I do not actually think that Richard Hatch is a psychic; I actually just think that Richard Hatch had a plan. I admit that recently I’ve found myself in what could be called a professional slump: I feel lazy, stale, old, and often as though I’ve already thought of everything I will think of for the rest of my life. Already I’m repeating stories. I’m not thirty and everyone’s already heard every story I have four hundred times. Is this because I have stopped caring about my existence because I’m so preoccupied with noticing interesting things and being imaginative? Did Richard Hatch, with his corporate-training communication skills, focus himself so intently on being able to adapt to a shifting emotional environment that he was able to win a difficult game? One doesn’t have to become Richard Hatch (a “snake,” a sneak) to learn from Richard Hatch. All he did was look around, listen, and adjust himself accordingly. Perhaps that’s both easier and better than shouting over the din.
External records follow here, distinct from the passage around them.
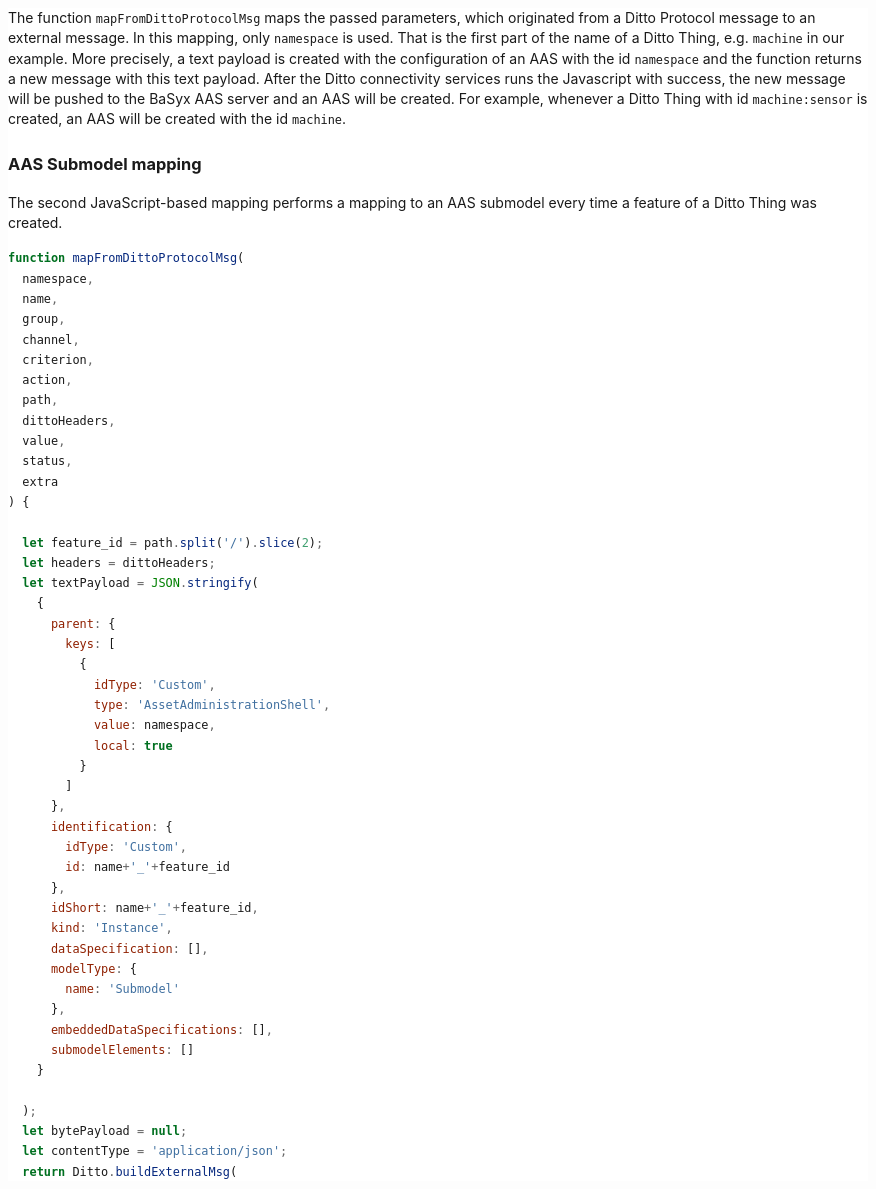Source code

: The function `mapFromDittoProtocolMsg` maps the passed parameters,
which originated from a Ditto Protocol message to an external message. 
In this mapping, only `namespace` is used. That is the first part of the name of a Ditto Thing, e.g. `machine` in our example.
More precisely, a text payload is created with the configuration of an AAS with the id `namespace` and 
the function returns a new message with this text payload. After the Ditto connectivity services runs the Javascript with success, 
the new message will be pushed to the BaSyx AAS server and an AAS will be created. 
For example, whenever a Ditto Thing with id `machine:sensor` is created, an AAS will be created with the id `machine`.


### AAS Submodel mapping

The second JavaScript-based mapping performs a mapping to an AAS submodel every time a feature of a Ditto Thing was created.

```javascript
function mapFromDittoProtocolMsg(
  namespace,
  name,
  group,
  channel,
  criterion,
  action,
  path,
  dittoHeaders,
  value,
  status,
  extra
) {
  
  let feature_id = path.split('/').slice(2);
  let headers = dittoHeaders;
  let textPayload = JSON.stringify(
    {
      parent: {
        keys: [
          {
            idType: 'Custom',
            type: 'AssetAdministrationShell',
            value: namespace,
            local: true
          }
        ]
      },
      identification: {
        idType: 'Custom',
        id: name+'_'+feature_id
      },
      idShort: name+'_'+feature_id,
      kind: 'Instance',
      dataSpecification: [],
      modelType: {
        name: 'Submodel'
      },
      embeddedDataSpecifications: [],
      submodelElements: []
    }

  );
  let bytePayload = null;
  let contentType = 'application/json';
  return Ditto.buildExternalMsg(
```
A person must have felt very driven, out in Borneo, away from the internet, back in 1999. To win a million dollars, to write the Great American Novel, to record a concept album, to catch a fish, to find a coconut, etc etc. It would be exhausting (bugs, tropical storms, lack of reliable protein, despair, malaise) but also a good time for razor-focus reflection. No ideas floating around sounding a lot like the idea you had three months ago and making you feel discouraged. The best thing would be to have elements of the existence of a cast member of Survivor: Borneo in 1999 incorporated into your human form, the one that’s now sitting in a room with walls and a floor and indoor plumbing and MTV and hardcover books. It can’t be impossible, if certain people can bend spoons with their minds.